*** Provided entries Section Begins ***

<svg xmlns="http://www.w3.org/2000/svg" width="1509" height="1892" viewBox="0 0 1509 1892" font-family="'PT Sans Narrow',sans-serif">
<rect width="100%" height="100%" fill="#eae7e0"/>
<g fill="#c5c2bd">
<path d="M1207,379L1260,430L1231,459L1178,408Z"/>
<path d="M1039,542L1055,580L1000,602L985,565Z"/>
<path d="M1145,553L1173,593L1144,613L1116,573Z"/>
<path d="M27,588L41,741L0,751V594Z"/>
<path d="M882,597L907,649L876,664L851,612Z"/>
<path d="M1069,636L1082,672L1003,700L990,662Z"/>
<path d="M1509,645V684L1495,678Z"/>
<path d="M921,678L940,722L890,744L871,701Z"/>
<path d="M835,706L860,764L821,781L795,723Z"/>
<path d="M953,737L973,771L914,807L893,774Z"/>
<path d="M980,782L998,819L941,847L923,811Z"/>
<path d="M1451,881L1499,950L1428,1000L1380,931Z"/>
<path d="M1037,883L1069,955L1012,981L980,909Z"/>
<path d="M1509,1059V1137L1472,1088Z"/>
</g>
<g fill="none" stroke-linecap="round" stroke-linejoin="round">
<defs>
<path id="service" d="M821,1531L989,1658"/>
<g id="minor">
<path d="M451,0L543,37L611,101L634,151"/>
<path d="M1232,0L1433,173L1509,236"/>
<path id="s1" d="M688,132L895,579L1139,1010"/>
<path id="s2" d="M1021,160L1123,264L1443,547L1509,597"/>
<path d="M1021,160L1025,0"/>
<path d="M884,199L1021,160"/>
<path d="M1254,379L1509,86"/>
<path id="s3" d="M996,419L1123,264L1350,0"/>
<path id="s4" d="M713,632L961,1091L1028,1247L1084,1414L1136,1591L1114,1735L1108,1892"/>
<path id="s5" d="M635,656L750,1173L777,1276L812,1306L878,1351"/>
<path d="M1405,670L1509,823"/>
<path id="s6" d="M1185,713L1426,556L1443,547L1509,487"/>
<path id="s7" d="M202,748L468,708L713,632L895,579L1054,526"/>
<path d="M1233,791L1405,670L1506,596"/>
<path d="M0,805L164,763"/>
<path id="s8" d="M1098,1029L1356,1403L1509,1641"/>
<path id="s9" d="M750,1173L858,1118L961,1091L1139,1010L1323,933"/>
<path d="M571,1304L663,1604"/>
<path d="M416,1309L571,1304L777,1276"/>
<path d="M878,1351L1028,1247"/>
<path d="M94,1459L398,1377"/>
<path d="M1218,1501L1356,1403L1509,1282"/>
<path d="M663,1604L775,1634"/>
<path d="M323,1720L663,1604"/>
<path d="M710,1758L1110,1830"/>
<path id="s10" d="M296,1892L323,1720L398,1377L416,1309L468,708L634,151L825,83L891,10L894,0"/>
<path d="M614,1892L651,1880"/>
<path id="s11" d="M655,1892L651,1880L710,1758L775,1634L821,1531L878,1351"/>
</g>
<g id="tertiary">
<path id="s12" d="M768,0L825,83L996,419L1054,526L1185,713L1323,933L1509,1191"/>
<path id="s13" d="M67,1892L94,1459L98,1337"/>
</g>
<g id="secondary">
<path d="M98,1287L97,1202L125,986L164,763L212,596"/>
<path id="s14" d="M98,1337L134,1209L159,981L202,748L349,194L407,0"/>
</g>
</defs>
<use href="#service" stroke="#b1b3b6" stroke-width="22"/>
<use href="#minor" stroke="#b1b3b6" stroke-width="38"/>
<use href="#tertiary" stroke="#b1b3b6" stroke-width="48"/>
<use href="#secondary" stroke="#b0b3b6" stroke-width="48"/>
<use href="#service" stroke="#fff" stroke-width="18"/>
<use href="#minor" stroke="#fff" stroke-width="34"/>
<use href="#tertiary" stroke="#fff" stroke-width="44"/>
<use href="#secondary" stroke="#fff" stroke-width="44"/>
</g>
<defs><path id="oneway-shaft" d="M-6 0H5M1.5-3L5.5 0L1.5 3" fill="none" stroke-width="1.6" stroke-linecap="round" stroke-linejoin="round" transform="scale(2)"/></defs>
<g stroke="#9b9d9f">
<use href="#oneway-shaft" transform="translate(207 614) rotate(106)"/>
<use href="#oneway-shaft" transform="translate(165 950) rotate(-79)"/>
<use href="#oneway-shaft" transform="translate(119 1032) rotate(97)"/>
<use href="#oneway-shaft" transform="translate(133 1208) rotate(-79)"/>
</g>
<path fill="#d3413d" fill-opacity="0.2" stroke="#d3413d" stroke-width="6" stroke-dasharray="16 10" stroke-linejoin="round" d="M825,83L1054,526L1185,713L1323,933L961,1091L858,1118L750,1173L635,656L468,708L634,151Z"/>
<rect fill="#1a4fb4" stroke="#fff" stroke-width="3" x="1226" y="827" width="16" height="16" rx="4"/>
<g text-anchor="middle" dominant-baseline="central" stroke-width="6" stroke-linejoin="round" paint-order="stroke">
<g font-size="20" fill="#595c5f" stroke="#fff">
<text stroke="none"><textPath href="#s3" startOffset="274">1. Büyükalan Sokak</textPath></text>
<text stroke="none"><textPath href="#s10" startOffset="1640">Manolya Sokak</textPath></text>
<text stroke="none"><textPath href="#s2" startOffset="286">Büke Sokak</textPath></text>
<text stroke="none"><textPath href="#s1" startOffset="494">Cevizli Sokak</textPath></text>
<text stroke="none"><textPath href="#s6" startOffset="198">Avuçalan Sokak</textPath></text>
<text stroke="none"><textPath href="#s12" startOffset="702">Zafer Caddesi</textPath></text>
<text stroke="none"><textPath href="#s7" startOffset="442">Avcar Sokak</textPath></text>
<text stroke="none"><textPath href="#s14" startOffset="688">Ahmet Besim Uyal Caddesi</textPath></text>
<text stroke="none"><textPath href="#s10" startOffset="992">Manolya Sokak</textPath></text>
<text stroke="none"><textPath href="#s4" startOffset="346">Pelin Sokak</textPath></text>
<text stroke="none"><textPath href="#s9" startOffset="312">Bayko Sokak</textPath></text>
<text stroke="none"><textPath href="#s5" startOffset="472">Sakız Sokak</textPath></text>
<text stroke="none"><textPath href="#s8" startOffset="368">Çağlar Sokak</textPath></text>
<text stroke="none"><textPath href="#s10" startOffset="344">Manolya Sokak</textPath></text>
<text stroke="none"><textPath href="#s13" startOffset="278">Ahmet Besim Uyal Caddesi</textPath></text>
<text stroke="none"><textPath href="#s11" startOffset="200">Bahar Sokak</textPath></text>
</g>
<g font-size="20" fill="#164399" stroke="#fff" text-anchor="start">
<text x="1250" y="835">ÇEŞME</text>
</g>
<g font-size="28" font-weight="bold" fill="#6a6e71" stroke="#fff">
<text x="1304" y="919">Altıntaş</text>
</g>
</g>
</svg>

*** Provided entries Section Ends ***

**Your goal**:
Go through the records above and set each one down exactly, please.

**Solution to the problem**:
<svg xmlns="http://www.w3.org/2000/svg" width="1509" height="1892" viewBox="0 0 1509 1892" font-family="'PT Sans Narrow',sans-serif">
<rect width="100%" height="100%" fill="#eae7e0"/>
<g fill="#c5c2bd">
<path d="M1207,379L1260,430L1231,459L1178,408Z"/>
<path d="M1039,542L1055,580L1000,602L985,565Z"/>
<path d="M1145,553L1173,593L1144,613L1116,573Z"/>
<path d="M27,588L41,741L0,751V594Z"/>
<path d="M882,597L907,649L876,664L851,612Z"/>
<path d="M1069,636L1082,672L1003,700L990,662Z"/>
<path d="M1509,645V684L1495,678Z"/>
<path d="M921,678L940,722L890,744L871,701Z"/>
<path d="M835,706L860,764L821,781L795,723Z"/>
<path d="M953,737L973,771L914,807L893,774Z"/>
<path d="M980,782L998,819L941,847L923,811Z"/>
<path d="M1451,881L1499,950L1428,1000L1380,931Z"/>
<path d="M1037,883L1069,955L1012,981L980,909Z"/>
<path d="M1509,1059V1137L1472,1088Z"/>
</g>
<g fill="none" stroke-linecap="round" stroke-linejoin="round">
<defs>
<path id="service" d="M821,1531L989,1658"/>
<g id="minor">
<path d="M451,0L543,37L611,101L634,151"/>
<path d="M1232,0L1433,173L1509,236"/>
<path id="s1" d="M688,132L895,579L1139,1010"/>
<path id="s2" d="M1021,160L1123,264L1443,547L1509,597"/>
<path d="M1021,160L1025,0"/>
<path d="M884,199L1021,160"/>
<path d="M1254,379L1509,86"/>
<path id="s3" d="M996,419L1123,264L1350,0"/>
<path id="s4" d="M713,632L961,1091L1028,1247L1084,1414L1136,1591L1114,1735L1108,1892"/>
<path id="s5" d="M635,656L750,1173L777,1276L812,1306L878,1351"/>
<path d="M1405,670L1509,823"/>
<path id="s6" d="M1185,713L1426,556L1443,547L1509,487"/>
<path id="s7" d="M202,748L468,708L713,632L895,579L1054,526"/>
<path d="M1233,791L1405,670L1506,596"/>
<path d="M0,805L164,763"/>
<path id="s8" d="M1098,1029L1356,1403L1509,1641"/>
<path id="s9" d="M750,1173L858,1118L961,1091L1139,1010L1323,933"/>
<path d="M571,1304L663,1604"/>
<path d="M416,1309L571,1304L777,1276"/>
<path d="M878,1351L1028,1247"/>
<path d="M94,1459L398,1377"/>
<path d="M1218,1501L1356,1403L1509,1282"/>
<path d="M663,1604L775,1634"/>
<path d="M323,1720L663,1604"/>
<path d="M710,1758L1110,1830"/>
<path id="s10" d="M296,1892L323,1720L398,1377L416,1309L468,708L634,151L825,83L891,10L894,0"/>
<path d="M614,1892L651,1880"/>
<path id="s11" d="M655,1892L651,1880L710,1758L775,1634L821,1531L878,1351"/>
</g>
<g id="tertiary">
<path id="s12" d="M768,0L825,83L996,419L1054,526L1185,713L1323,933L1509,1191"/>
<path id="s13" d="M67,1892L94,1459L98,1337"/>
</g>
<g id="secondary">
<path d="M98,1287L97,1202L125,986L164,763L212,596"/>
<path id="s14" d="M98,1337L134,1209L159,981L202,748L349,194L407,0"/>
</g>
</defs>
<use href="#service" stroke="#b1b3b6" stroke-width="22"/>
<use href="#minor" stroke="#b1b3b6" stroke-width="38"/>
<use href="#tertiary" stroke="#b1b3b6" stroke-width="48"/>
<use href="#secondary" stroke="#b0b3b6" stroke-width="48"/>
<use href="#service" stroke="#fff" stroke-width="18"/>
<use href="#minor" stroke="#fff" stroke-width="34"/>
<use href="#tertiary" stroke="#fff" stroke-width="44"/>
<use href="#secondary" stroke="#fff" stroke-width="44"/>
</g>
<defs><path id="oneway-shaft" d="M-6 0H5M1.5-3L5.5 0L1.5 3" fill="none" stroke-width="1.6" stroke-linecap="round" stroke-linejoin="round" transform="scale(2)"/></defs>
<g stroke="#9b9d9f">
<use href="#oneway-shaft" transform="translate(207 614) rotate(106)"/>
<use href="#oneway-shaft" transform="translate(165 950) rotate(-79)"/>
<use href="#oneway-shaft" transform="translate(119 1032) rotate(97)"/>
<use href="#oneway-shaft" transform="translate(133 1208) rotate(-79)"/>
</g>
<path fill="#d3413d" fill-opacity="0.2" stroke="#d3413d" stroke-width="6" stroke-dasharray="16 10" stroke-linejoin="round" d="M825,83L1054,526L1185,713L1323,933L961,1091L858,1118L750,1173L635,656L468,708L634,151Z"/>
<rect fill="#1a4fb4" stroke="#fff" stroke-width="3" x="1226" y="827" width="16" height="16" rx="4"/>
<g text-anchor="middle" dominant-baseline="central" stroke-width="6" stroke-linejoin="round" paint-order="stroke">
<g font-size="20" fill="#595c5f" stroke="#fff">
<text stroke="none"><textPath href="#s3" startOffset="274">1. Büyükalan Sokak</textPath></text>
<text stroke="none"><textPath href="#s10" startOffset="1640">Manolya Sokak</textPath></text>
<text stroke="none"><textPath href="#s2" startOffset="286">Büke Sokak</textPath></text>
<text stroke="none"><textPath href="#s1" startOffset="494">Cevizli Sokak</textPath></text>
<text stroke="none"><textPath href="#s6" startOffset="198">Avuçalan Sokak</textPath></text>
<text stroke="none"><textPath href="#s12" startOffset="702">Zafer Caddesi</textPath></text>
<text stroke="none"><textPath href="#s7" startOffset="442">Avcar Sokak</textPath></text>
<text stroke="none"><textPath href="#s14" startOffset="688">Ahmet Besim Uyal Caddesi</textPath></text>
<text stroke="none"><textPath href="#s10" startOffset="992">Manolya Sokak</textPath></text>
<text stroke="none"><textPath href="#s4" startOffset="346">Pelin Sokak</textPath></text>
<text stroke="none"><textPath href="#s9" startOffset="312">Bayko Sokak</textPath></text>
<text stroke="none"><textPath href="#s5" startOffset="472">Sakız Sokak</textPath></text>
<text stroke="none"><textPath href="#s8" startOffset="368">Çağlar Sokak</textPath></text>
<text stroke="none"><textPath href="#s10" startOffset="344">Manolya Sokak</textPath></text>
<text stroke="none"><textPath href="#s13" startOffset="278">Ahmet Besim Uyal Caddesi</textPath></text>
<text stroke="none"><textPath href="#s11" startOffset="200">Bahar Sokak</textPath></text>
</g>
<g font-size="20" fill="#164399" stroke="#fff" text-anchor="start">
<text x="1250" y="835">ÇEŞME</text>
</g>
<g font-size="28" font-weight="bold" fill="#6a6e71" stroke="#fff">
<text x="1304" y="919">Altıntaş</text>
</g>
</g>
</svg>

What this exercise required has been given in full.